For starters, those hoping for a decent single player campaign finally get your wish, barely. Free Radical never tried to disguise the fact that the Timesplitters games were their attempt to recreate sequences from their favorite movies, and the perfect vehicle for that the premise is time travel. So, Future Perfect’s single player is again a hodge-podge of film spoofs and references to some of the older games the developers worked on, strung together with a thinly feasible plot. This time, you play as the Vin Diesel-ish hero Sgt. Cortez, but you don’t jump into other characters’ bodies ala Quantum Leap.

This makes for a less confusing story; the previous games made hardly any sense, and the single player was mostly an excuse to have so many diverse environments and characters packed into the multiplayer. Still, the time-travel paradoxes in Future Perfect are more confusing than Back to the Future, and the plot doesn’t exactly rank up there with Deus Ex. On the whole the single player narrative is mostly for fun. And fun it is.

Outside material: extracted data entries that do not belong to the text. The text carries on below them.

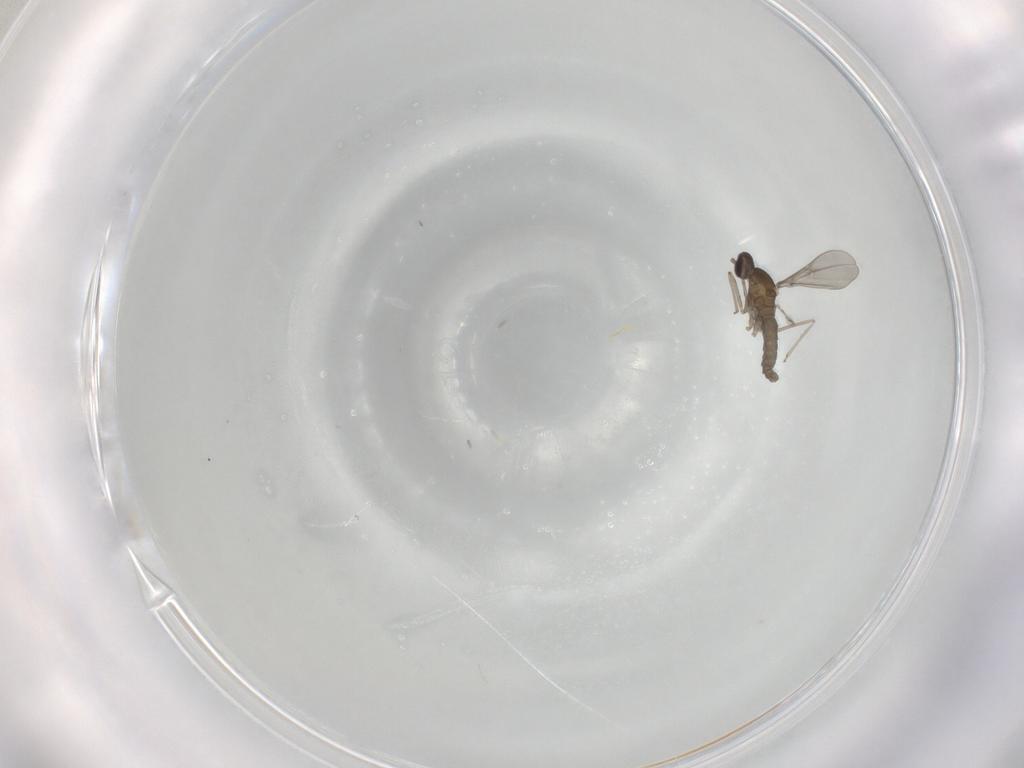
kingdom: Animalia
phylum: Arthropoda
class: Insecta
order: Diptera
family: Cecidomyiidae
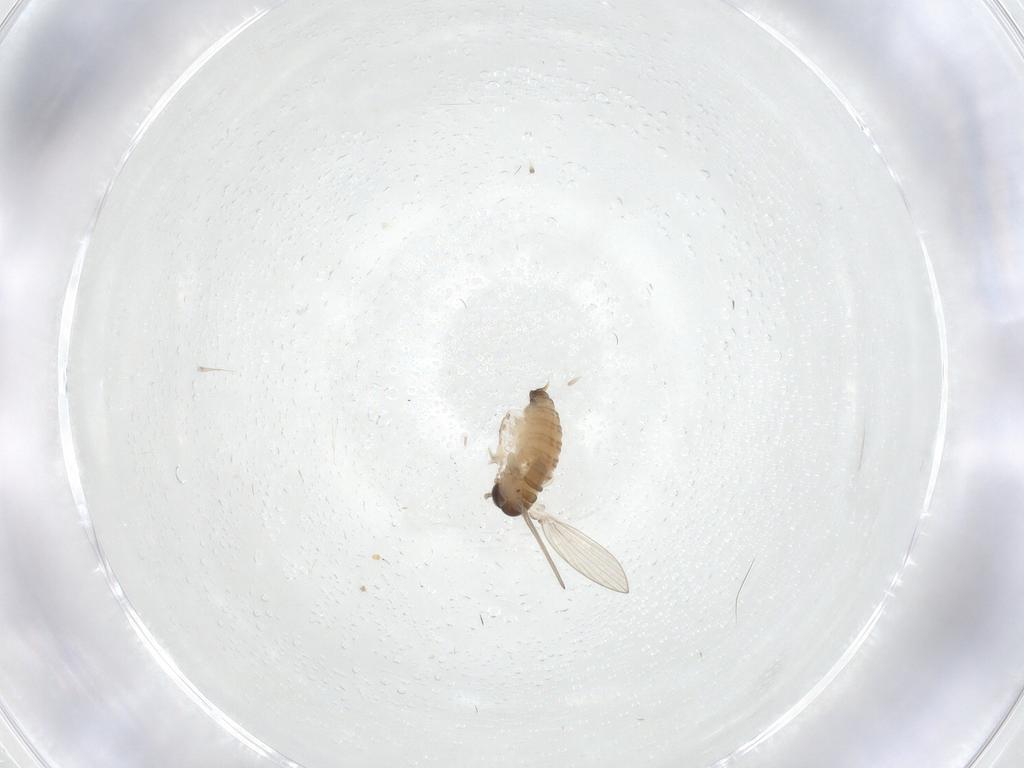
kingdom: Animalia
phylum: Arthropoda
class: Insecta
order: Diptera
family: Psychodidae
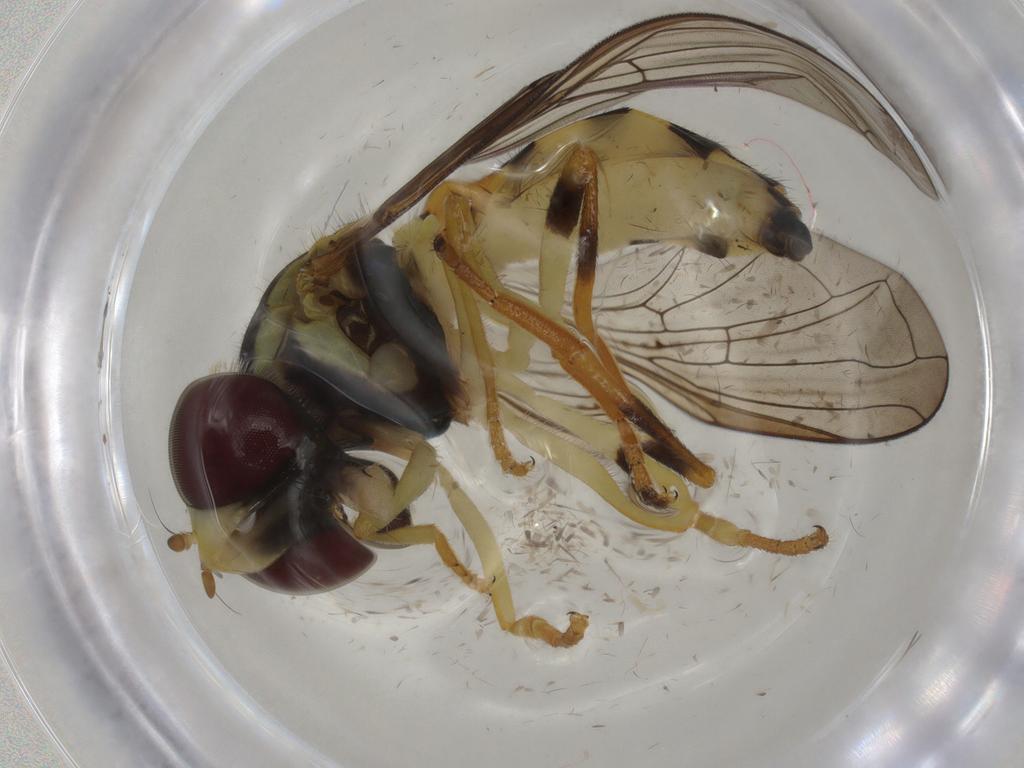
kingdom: Animalia
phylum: Arthropoda
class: Insecta
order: Diptera
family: Syrphidae
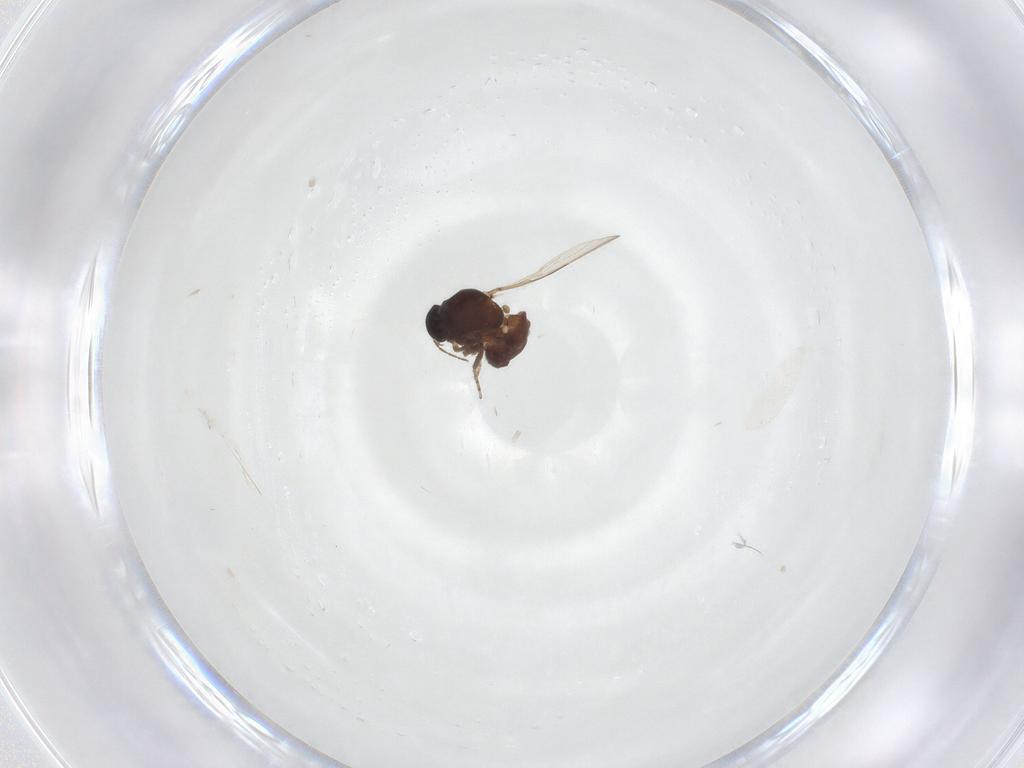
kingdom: Animalia
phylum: Arthropoda
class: Insecta
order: Diptera
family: Ceratopogonidae
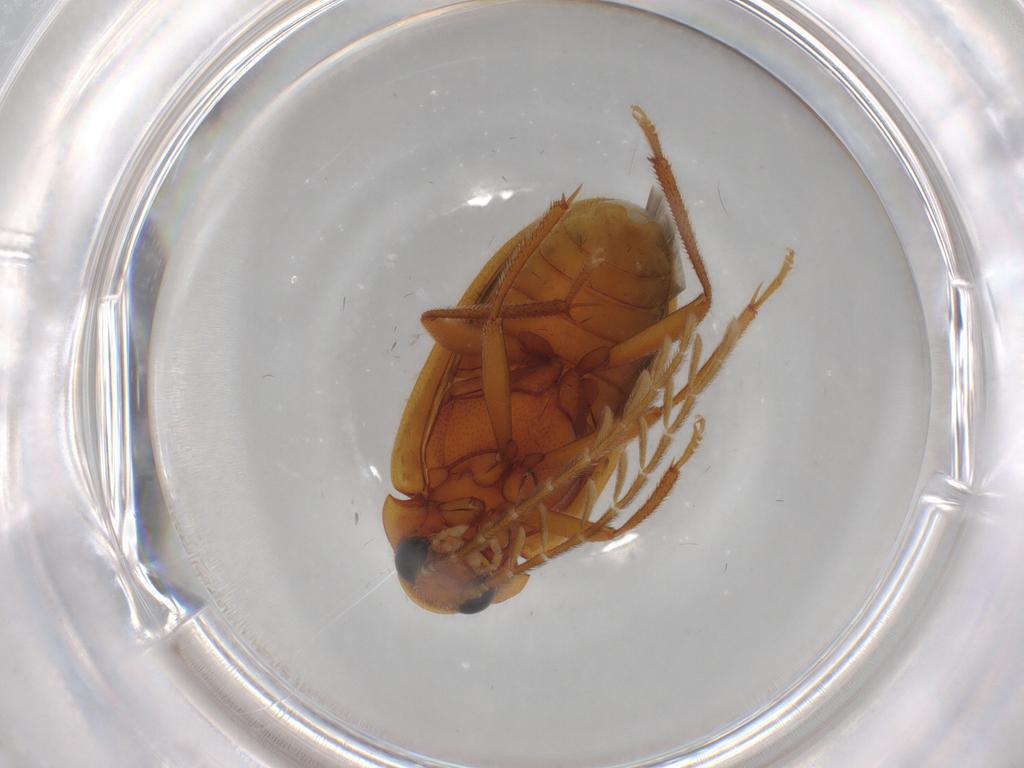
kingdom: Animalia
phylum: Arthropoda
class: Insecta
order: Coleoptera
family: Ptilodactylidae
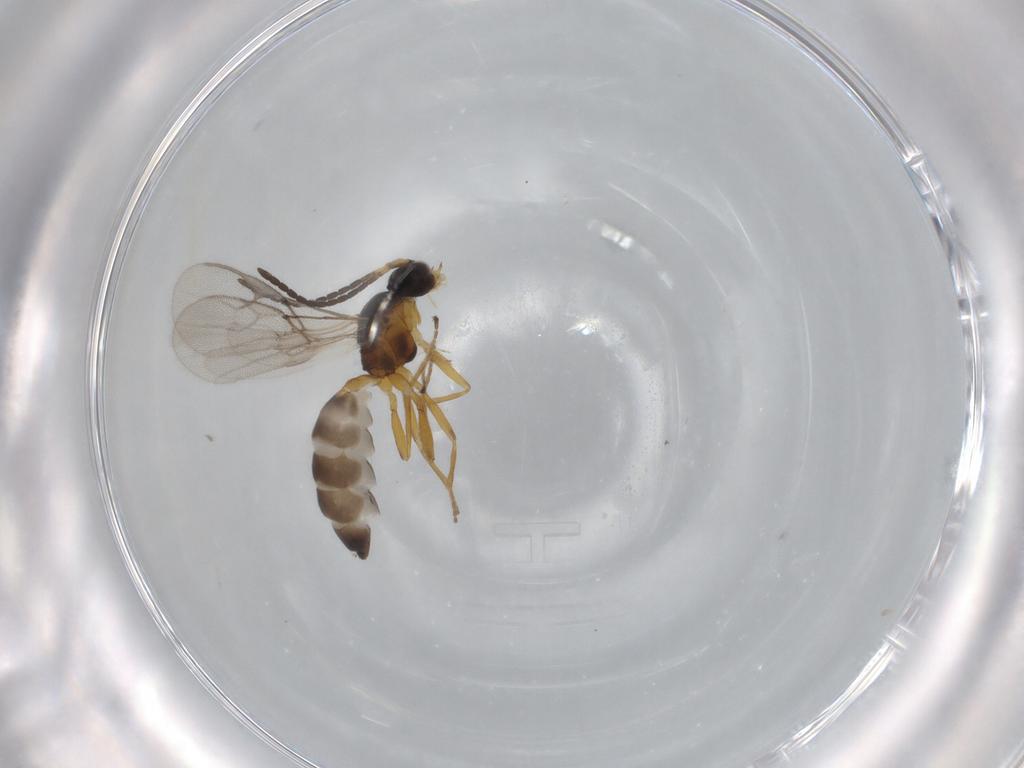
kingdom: Animalia
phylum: Arthropoda
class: Insecta
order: Hymenoptera
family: Braconidae
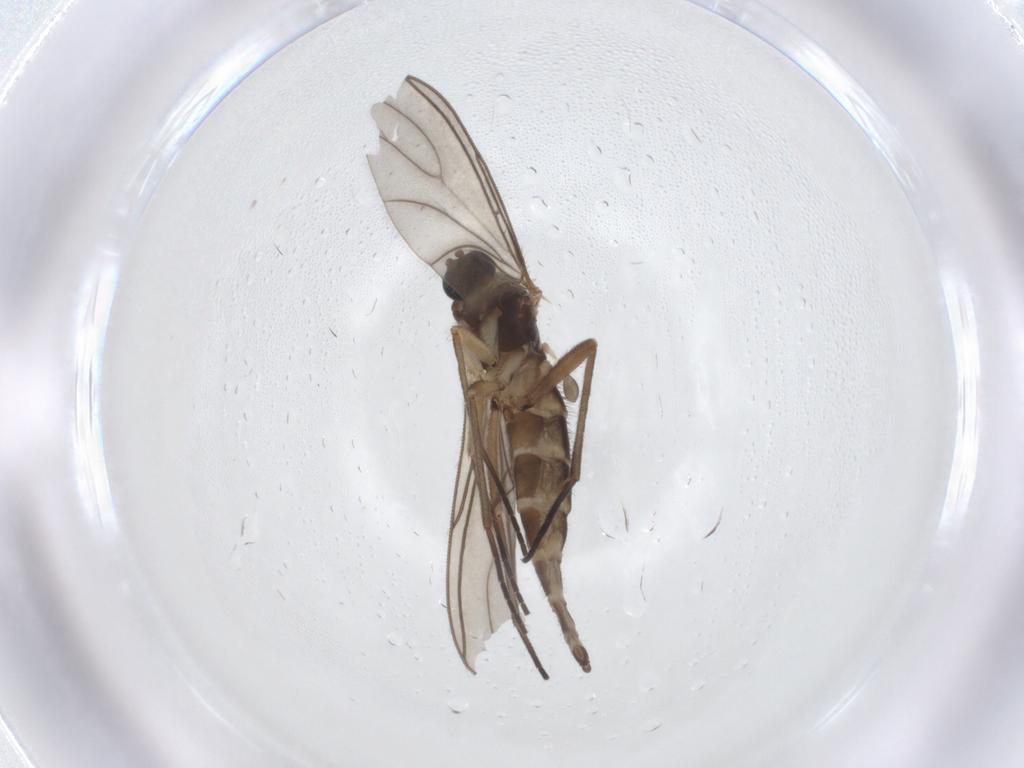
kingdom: Animalia
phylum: Arthropoda
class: Insecta
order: Diptera
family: Sciaridae
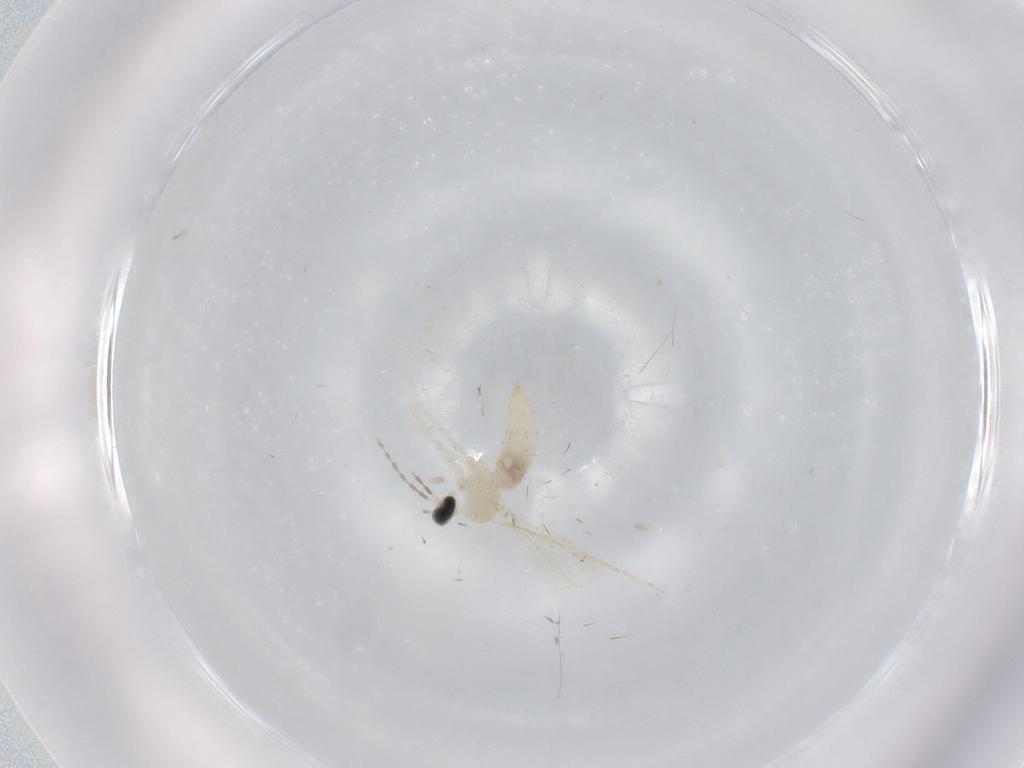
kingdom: Animalia
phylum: Arthropoda
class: Insecta
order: Diptera
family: Cecidomyiidae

The levels are refreshingly diverse, compared to the dull, gritty space marine tromps of Killzone and Halo. There’s a wide variety of enemies, from the run of the mill to the excessively bizarre (what where the developers smoking?) and everything in between. Of special note are the zombie stages, which poke healthy fun at Resident Evil. In fact, there are a number of game related gags sprinkled throughout the single player. As many know, Free Radical is made up of ex-Rare employees, so the Goldeneye and Perfect Dark jokes are plentiful. There’s the obligatory train level, complete with bathroom humor, and a corporate office building with the notoriously slow Datadyne elevators.

To discuss the bare bones of graphics, Future Perfect doesn’t do anything really amazing or new. Upon close inspection, some of the textures are downright smudgy and the character models aren’t exactly gorgeous. But the developers have done so much with what they have, and with no slowdown whatsoever, you’ll find that the game’s visuals are impressive nonetheless. The little details will start to catch your eye, and while they won’t wow you, they still show that a certain amount of uncommon care went into this title.

Audio is comprised mostly of stock sound effects, borrowed from other games or the previous TimeSplitters. Voice acting is purposefully cheesy and over-the-top, to accentuate the comedic characters. The music shines in particular; the quality seems almost too good for the goofy situations in the single player missions, but stays unobtrusive enough so that it doesn’t get annoying. The music isn’t dynamic, but loops like the old-style shooters that Future Perfect emulates. In short, it suffices.